═════ Exercise data

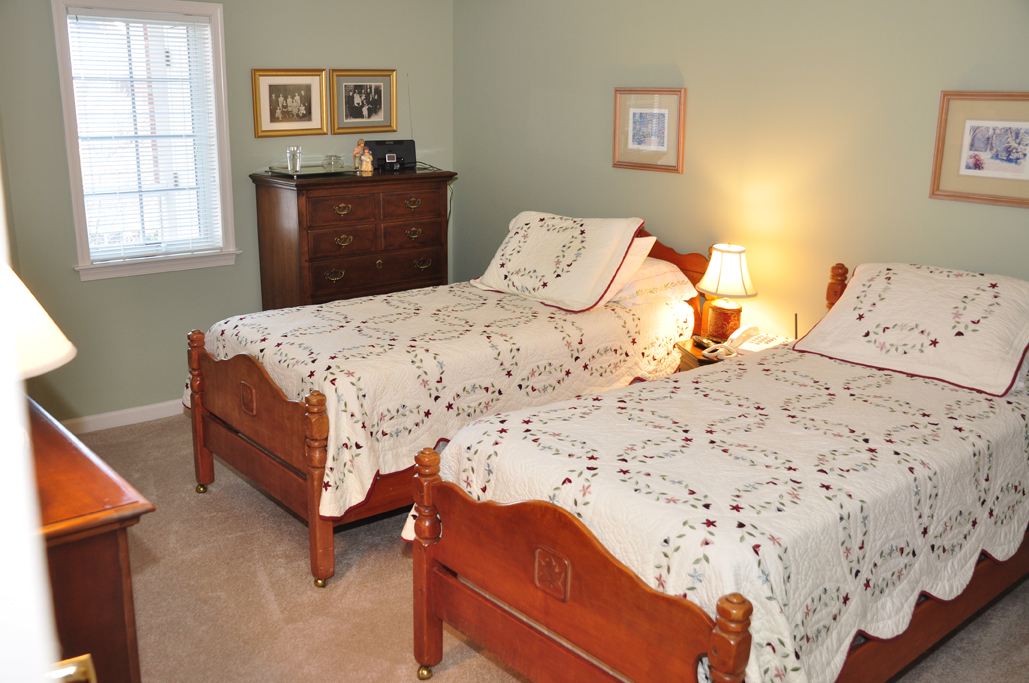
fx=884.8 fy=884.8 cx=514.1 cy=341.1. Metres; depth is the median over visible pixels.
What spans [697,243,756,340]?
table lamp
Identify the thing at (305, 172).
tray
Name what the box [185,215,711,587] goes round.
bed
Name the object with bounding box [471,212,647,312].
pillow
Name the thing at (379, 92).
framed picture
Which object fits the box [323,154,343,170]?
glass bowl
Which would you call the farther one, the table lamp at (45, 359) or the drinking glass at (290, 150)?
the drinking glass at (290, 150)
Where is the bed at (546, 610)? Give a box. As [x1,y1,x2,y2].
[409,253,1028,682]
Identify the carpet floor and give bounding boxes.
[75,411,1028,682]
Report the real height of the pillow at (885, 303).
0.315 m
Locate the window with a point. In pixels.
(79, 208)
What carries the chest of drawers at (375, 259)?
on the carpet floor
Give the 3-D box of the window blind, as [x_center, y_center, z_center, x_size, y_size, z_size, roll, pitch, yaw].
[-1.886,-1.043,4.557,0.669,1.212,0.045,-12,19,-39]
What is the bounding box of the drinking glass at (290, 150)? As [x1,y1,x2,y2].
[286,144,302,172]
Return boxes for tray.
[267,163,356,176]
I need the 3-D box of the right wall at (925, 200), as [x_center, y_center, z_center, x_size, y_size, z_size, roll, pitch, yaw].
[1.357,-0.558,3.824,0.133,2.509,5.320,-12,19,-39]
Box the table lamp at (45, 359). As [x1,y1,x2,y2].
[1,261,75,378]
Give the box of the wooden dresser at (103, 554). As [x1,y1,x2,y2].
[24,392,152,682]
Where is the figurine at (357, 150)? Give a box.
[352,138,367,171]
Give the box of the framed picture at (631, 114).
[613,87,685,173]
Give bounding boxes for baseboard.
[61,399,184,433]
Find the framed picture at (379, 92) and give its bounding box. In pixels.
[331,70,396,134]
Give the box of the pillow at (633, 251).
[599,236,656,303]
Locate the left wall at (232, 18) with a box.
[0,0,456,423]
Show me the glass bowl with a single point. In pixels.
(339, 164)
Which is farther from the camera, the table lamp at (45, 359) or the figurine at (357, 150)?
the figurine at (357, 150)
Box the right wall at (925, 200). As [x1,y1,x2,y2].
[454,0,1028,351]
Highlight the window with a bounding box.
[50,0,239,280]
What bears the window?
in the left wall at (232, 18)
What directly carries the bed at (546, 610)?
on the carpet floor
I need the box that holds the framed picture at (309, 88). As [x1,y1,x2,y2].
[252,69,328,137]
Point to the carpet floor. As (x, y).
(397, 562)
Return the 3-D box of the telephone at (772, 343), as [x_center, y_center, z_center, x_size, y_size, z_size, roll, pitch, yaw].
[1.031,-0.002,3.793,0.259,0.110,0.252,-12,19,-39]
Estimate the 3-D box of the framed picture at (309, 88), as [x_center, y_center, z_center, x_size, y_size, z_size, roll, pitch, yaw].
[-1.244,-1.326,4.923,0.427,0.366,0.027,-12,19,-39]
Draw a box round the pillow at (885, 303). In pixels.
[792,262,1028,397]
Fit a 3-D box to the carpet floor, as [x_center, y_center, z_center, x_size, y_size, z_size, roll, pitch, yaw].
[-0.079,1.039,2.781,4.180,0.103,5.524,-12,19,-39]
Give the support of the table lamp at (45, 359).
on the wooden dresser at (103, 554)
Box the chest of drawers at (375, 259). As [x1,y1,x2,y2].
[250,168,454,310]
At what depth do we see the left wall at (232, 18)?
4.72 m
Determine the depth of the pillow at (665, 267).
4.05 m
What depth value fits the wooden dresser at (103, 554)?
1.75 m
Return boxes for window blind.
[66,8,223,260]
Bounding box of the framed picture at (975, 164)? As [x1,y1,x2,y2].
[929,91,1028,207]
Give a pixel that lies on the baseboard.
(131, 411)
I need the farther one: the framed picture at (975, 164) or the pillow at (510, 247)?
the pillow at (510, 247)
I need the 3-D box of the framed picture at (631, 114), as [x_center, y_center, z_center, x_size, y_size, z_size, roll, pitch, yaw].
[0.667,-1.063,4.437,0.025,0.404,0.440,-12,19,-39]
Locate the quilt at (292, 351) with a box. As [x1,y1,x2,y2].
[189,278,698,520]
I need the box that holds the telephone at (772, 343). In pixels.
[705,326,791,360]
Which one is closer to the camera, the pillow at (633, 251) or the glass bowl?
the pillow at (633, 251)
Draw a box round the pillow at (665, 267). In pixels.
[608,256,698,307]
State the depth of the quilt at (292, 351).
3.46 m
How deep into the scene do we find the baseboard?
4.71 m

══════════

## Assignment
For every entry, return its exact wording and leave out any image.

## Final answer
fx=884.8 fy=884.8 cx=514.1 cy=341.1. Metres; depth is the median over visible pixels.
What spans [697,243,756,340]?
table lamp
Identify the thing at (305, 172).
tray
Name what the box [185,215,711,587] goes round.
bed
Name the object with bounding box [471,212,647,312].
pillow
Name the thing at (379, 92).
framed picture
Which object fits the box [323,154,343,170]?
glass bowl
Which would you call the farther one, the table lamp at (45, 359) or the drinking glass at (290, 150)?
the drinking glass at (290, 150)
Where is the bed at (546, 610)? Give a box. As [x1,y1,x2,y2].
[409,253,1028,682]
Identify the carpet floor and give bounding boxes.
[75,411,1028,682]
Report the real height of the pillow at (885, 303).
0.315 m
Locate the window with a point. In pixels.
(79, 208)
What carries the chest of drawers at (375, 259)?
on the carpet floor
Give the 3-D box of the window blind, as [x_center, y_center, z_center, x_size, y_size, z_size, roll, pitch, yaw].
[-1.886,-1.043,4.557,0.669,1.212,0.045,-12,19,-39]
What is the bounding box of the drinking glass at (290, 150)? As [x1,y1,x2,y2].
[286,144,302,172]
Return boxes for tray.
[267,163,356,176]
I need the 3-D box of the right wall at (925, 200), as [x_center, y_center, z_center, x_size, y_size, z_size, roll, pitch, yaw].
[1.357,-0.558,3.824,0.133,2.509,5.320,-12,19,-39]
Box the table lamp at (45, 359). As [x1,y1,x2,y2].
[1,261,75,378]
Give the box of the wooden dresser at (103, 554). As [x1,y1,x2,y2].
[24,392,152,682]
Where is the figurine at (357, 150)? Give a box.
[352,138,367,171]
Give the box of the framed picture at (631, 114).
[613,87,685,173]
Give bounding boxes for baseboard.
[61,399,184,433]
Find the framed picture at (379, 92) and give its bounding box. In pixels.
[331,70,396,134]
Give the box of the pillow at (633, 251).
[599,236,656,303]
Locate the left wall at (232, 18) with a box.
[0,0,456,423]
Show me the glass bowl with a single point. In pixels.
(339, 164)
Which is farther from the camera, the table lamp at (45, 359) or the figurine at (357, 150)?
the figurine at (357, 150)
Box the right wall at (925, 200). As [x1,y1,x2,y2].
[454,0,1028,351]
Highlight the window with a bounding box.
[50,0,239,280]
What bears the window?
in the left wall at (232, 18)
What directly carries the bed at (546, 610)?
on the carpet floor
I need the box that holds the framed picture at (309, 88). As [x1,y1,x2,y2].
[252,69,328,137]
Point to the carpet floor. As (x, y).
(397, 562)
Return the 3-D box of the telephone at (772, 343), as [x_center, y_center, z_center, x_size, y_size, z_size, roll, pitch, yaw].
[1.031,-0.002,3.793,0.259,0.110,0.252,-12,19,-39]
Estimate the 3-D box of the framed picture at (309, 88), as [x_center, y_center, z_center, x_size, y_size, z_size, roll, pitch, yaw].
[-1.244,-1.326,4.923,0.427,0.366,0.027,-12,19,-39]
Draw a box round the pillow at (885, 303). In pixels.
[792,262,1028,397]
Fit a 3-D box to the carpet floor, as [x_center, y_center, z_center, x_size, y_size, z_size, roll, pitch, yaw].
[-0.079,1.039,2.781,4.180,0.103,5.524,-12,19,-39]
Give the support of the table lamp at (45, 359).
on the wooden dresser at (103, 554)
Box the chest of drawers at (375, 259). As [x1,y1,x2,y2].
[250,168,454,310]
At what depth do we see the left wall at (232, 18)?
4.72 m
Determine the depth of the pillow at (665, 267).
4.05 m
What depth value fits the wooden dresser at (103, 554)?
1.75 m
Return boxes for window blind.
[66,8,223,260]
Bounding box of the framed picture at (975, 164)? As [x1,y1,x2,y2].
[929,91,1028,207]
Give a pixel that lies on the baseboard.
(131, 411)
I need the farther one: the framed picture at (975, 164) or the pillow at (510, 247)?
the pillow at (510, 247)
I need the 3-D box of the framed picture at (631, 114), as [x_center, y_center, z_center, x_size, y_size, z_size, roll, pitch, yaw].
[0.667,-1.063,4.437,0.025,0.404,0.440,-12,19,-39]
Locate the quilt at (292, 351) with a box. As [x1,y1,x2,y2].
[189,278,698,520]
I need the box that holds the telephone at (772, 343). In pixels.
[705,326,791,360]
Which one is closer to the camera, the pillow at (633, 251) or the glass bowl?
the pillow at (633, 251)
Draw a box round the pillow at (665, 267). In pixels.
[608,256,698,307]
State the depth of the quilt at (292, 351).
3.46 m
How deep into the scene do we find the baseboard?
4.71 m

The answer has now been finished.